"""
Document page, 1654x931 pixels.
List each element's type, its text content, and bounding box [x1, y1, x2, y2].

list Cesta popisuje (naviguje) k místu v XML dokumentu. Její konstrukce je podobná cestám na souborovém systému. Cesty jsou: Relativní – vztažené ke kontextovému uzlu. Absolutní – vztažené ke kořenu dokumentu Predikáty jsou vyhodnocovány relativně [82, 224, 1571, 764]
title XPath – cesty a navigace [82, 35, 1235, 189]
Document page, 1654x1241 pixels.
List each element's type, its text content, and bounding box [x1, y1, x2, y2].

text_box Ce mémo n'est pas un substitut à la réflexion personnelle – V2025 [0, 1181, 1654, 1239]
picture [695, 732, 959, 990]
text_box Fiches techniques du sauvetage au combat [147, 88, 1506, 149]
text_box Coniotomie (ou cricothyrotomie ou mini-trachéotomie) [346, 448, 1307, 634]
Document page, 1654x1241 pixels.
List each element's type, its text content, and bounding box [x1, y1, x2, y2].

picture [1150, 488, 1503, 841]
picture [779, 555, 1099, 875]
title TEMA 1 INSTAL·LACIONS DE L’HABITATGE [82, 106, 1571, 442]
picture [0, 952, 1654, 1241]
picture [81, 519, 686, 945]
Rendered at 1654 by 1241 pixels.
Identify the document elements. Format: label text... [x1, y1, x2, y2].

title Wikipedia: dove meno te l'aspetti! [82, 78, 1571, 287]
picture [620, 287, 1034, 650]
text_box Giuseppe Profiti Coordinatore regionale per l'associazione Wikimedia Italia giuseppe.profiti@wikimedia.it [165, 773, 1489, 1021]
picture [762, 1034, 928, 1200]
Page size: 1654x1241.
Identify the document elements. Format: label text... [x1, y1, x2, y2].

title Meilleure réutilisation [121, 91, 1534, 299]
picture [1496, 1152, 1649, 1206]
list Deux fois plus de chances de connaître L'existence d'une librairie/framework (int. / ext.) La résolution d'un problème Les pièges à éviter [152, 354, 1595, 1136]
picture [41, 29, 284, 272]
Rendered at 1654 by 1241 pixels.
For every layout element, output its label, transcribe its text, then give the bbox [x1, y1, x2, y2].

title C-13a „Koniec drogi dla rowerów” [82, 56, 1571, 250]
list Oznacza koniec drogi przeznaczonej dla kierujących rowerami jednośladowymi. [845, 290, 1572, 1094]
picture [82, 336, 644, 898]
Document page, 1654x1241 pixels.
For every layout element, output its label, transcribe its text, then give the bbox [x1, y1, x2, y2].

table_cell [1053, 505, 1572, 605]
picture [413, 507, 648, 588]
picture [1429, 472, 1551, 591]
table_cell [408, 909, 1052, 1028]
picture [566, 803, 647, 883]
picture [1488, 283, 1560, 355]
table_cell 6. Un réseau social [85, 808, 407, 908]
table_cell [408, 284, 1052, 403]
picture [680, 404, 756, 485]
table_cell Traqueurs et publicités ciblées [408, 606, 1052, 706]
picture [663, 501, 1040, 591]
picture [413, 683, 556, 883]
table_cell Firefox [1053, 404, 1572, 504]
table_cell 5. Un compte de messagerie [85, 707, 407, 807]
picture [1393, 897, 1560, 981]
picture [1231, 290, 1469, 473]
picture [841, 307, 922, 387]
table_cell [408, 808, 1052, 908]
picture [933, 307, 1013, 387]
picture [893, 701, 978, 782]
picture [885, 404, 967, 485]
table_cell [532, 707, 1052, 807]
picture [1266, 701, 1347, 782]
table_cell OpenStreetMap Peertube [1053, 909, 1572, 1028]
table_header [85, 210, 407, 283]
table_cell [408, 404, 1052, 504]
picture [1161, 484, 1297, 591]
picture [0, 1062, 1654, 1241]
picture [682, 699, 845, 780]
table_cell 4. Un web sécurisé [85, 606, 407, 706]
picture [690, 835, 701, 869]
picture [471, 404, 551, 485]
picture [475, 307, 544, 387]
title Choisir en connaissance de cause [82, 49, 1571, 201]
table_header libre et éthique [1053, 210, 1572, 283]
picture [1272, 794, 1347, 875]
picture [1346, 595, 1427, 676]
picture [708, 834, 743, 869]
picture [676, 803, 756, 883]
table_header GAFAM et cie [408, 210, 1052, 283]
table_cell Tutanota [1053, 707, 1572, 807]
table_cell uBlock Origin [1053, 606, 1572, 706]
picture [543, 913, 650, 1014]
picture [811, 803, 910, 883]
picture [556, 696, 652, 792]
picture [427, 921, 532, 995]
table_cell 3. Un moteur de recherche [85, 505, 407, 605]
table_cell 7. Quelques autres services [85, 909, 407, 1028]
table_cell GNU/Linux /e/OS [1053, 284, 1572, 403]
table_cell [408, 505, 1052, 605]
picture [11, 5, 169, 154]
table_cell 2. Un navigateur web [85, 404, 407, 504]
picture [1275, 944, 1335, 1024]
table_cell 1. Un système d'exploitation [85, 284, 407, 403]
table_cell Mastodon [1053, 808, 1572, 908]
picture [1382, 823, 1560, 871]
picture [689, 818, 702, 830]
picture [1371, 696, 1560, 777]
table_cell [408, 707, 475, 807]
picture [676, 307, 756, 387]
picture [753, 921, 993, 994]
"""
**PROMPT:** Copy out all of the lines above word for word, keeping their order.

**WRITTEN REPLY:**
Document page, 1654x931 pixels.
List each element's type, its text content, and bounding box [x1, y1, x2, y2].

list Cesta popisuje (naviguje) k místu v XML dokumentu. Její konstrukce je podobná cestám na souborovém systému. Cesty jsou: Relativní – vztažené ke kontextovému uzlu. Absolutní – vztažené ke kořenu dokumentu Predikáty jsou vyhodnocovány relativně [82, 224, 1571, 764]
title XPath – cesty a navigace [82, 35, 1235, 189]
Document page, 1654x1241 pixels.
List each element's type, its text content, and bounding box [x1, y1, x2, y2].

text_box Ce mémo n'est pas un substitut à la réflexion personnelle – V2025 [0, 1181, 1654, 1239]
picture [695, 732, 959, 990]
text_box Fiches techniques du sauvetage au combat [147, 88, 1506, 149]
text_box Coniotomie (ou cricothyrotomie ou mini-trachéotomie) [346, 448, 1307, 634]
Document page, 1654x1241 pixels.
List each element's type, its text content, and bounding box [x1, y1, x2, y2].

picture [1150, 488, 1503, 841]
picture [779, 555, 1099, 875]
title TEMA 1 INSTAL·LACIONS DE L’HABITATGE [82, 106, 1571, 442]
picture [0, 952, 1654, 1241]
picture [81, 519, 686, 945]
Rendered at 1654 by 1241 pixels.
Identify the document elements. Format: label text... [x1, y1, x2, y2].

title Wikipedia: dove meno te l'aspetti! [82, 78, 1571, 287]
picture [620, 287, 1034, 650]
text_box Giuseppe Profiti Coordinatore regionale per l'associazione Wikimedia Italia giuseppe.profiti@wikimedia.it [165, 773, 1489, 1021]
picture [762, 1034, 928, 1200]
Page size: 1654x1241.
Identify the document elements. Format: label text... [x1, y1, x2, y2].

title Meilleure réutilisation [121, 91, 1534, 299]
picture [1496, 1152, 1649, 1206]
list Deux fois plus de chances de connaître L'existence d'une librairie/framework (int. / ext.) La résolution d'un problème Les pièges à éviter [152, 354, 1595, 1136]
picture [41, 29, 284, 272]
Rendered at 1654 by 1241 pixels.
For every layout element, output its label, transcribe its text, then give the bbox [x1, y1, x2, y2].

title C-13a „Koniec drogi dla rowerów” [82, 56, 1571, 250]
list Oznacza koniec drogi przeznaczonej dla kierujących rowerami jednośladowymi. [845, 290, 1572, 1094]
picture [82, 336, 644, 898]
Document page, 1654x1241 pixels.
For every layout element, output its label, transcribe its text, then give the bbox [x1, y1, x2, y2].

table_cell [1053, 505, 1572, 605]
picture [413, 507, 648, 588]
picture [1429, 472, 1551, 591]
table_cell [408, 909, 1052, 1028]
picture [566, 803, 647, 883]
picture [1488, 283, 1560, 355]
table_cell 6. Un réseau social [85, 808, 407, 908]
table_cell [408, 284, 1052, 403]
picture [680, 404, 756, 485]
table_cell Traqueurs et publicités ciblées [408, 606, 1052, 706]
picture [663, 501, 1040, 591]
picture [413, 683, 556, 883]
table_cell Firefox [1053, 404, 1572, 504]
table_cell 5. Un compte de messagerie [85, 707, 407, 807]
picture [1393, 897, 1560, 981]
picture [1231, 290, 1469, 473]
picture [841, 307, 922, 387]
table_cell [408, 808, 1052, 908]
picture [933, 307, 1013, 387]
picture [893, 701, 978, 782]
picture [885, 404, 967, 485]
table_cell [532, 707, 1052, 807]
picture [1266, 701, 1347, 782]
table_cell OpenStreetMap Peertube [1053, 909, 1572, 1028]
table_header [85, 210, 407, 283]
table_cell [408, 404, 1052, 504]
picture [1161, 484, 1297, 591]
picture [0, 1062, 1654, 1241]
picture [682, 699, 845, 780]
table_cell 4. Un web sécurisé [85, 606, 407, 706]
picture [690, 835, 701, 869]
picture [471, 404, 551, 485]
picture [475, 307, 544, 387]
title Choisir en connaissance de cause [82, 49, 1571, 201]
table_header libre et éthique [1053, 210, 1572, 283]
picture [1272, 794, 1347, 875]
picture [1346, 595, 1427, 676]
picture [708, 834, 743, 869]
picture [676, 803, 756, 883]
table_header GAFAM et cie [408, 210, 1052, 283]
table_cell Tutanota [1053, 707, 1572, 807]
table_cell uBlock Origin [1053, 606, 1572, 706]
picture [543, 913, 650, 1014]
picture [811, 803, 910, 883]
picture [556, 696, 652, 792]
picture [427, 921, 532, 995]
table_cell 3. Un moteur de recherche [85, 505, 407, 605]
table_cell 7. Quelques autres services [85, 909, 407, 1028]
table_cell GNU/Linux /e/OS [1053, 284, 1572, 403]
table_cell [408, 505, 1052, 605]
picture [11, 5, 169, 154]
table_cell 2. Un navigateur web [85, 404, 407, 504]
picture [1275, 944, 1335, 1024]
table_cell 1. Un système d'exploitation [85, 284, 407, 403]
table_cell Mastodon [1053, 808, 1572, 908]
picture [1382, 823, 1560, 871]
picture [689, 818, 702, 830]
picture [1371, 696, 1560, 777]
table_cell [408, 707, 475, 807]
picture [676, 307, 756, 387]
picture [753, 921, 993, 994]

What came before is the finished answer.